> EXERCISE: Scan the entries below, and for each line that includes the word "balance", make a copy.

====== PROVIDED ENTRIES ======

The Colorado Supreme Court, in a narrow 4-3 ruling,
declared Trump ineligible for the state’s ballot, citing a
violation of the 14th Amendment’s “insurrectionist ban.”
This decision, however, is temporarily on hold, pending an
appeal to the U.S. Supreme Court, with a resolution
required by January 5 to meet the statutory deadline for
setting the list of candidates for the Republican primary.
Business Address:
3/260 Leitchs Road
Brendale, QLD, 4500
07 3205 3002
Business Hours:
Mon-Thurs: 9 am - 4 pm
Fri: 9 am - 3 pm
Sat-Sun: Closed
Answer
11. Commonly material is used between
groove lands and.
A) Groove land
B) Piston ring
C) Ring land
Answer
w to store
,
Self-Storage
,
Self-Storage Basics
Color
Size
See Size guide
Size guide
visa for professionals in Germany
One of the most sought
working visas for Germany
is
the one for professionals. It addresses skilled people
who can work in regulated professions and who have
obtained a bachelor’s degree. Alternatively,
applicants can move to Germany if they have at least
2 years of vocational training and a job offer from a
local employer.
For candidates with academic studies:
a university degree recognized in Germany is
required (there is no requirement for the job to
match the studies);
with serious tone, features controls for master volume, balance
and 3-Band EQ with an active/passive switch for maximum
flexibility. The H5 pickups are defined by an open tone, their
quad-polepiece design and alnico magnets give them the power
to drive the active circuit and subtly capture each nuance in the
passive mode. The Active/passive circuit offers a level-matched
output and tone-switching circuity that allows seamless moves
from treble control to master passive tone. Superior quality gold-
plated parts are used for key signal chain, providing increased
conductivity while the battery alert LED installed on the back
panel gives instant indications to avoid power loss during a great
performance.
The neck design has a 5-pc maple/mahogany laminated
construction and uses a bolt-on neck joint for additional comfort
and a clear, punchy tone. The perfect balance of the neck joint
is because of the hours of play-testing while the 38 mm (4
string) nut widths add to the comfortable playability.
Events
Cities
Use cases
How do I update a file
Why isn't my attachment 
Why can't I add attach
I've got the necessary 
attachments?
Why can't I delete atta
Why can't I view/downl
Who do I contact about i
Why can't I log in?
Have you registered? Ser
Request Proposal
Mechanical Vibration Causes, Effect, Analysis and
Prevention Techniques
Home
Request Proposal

======

> RESPONSE TO THE EXERCISE:
with serious tone, features controls for master volume, balance
and a clear, punchy tone. The perfect balance of the neck joint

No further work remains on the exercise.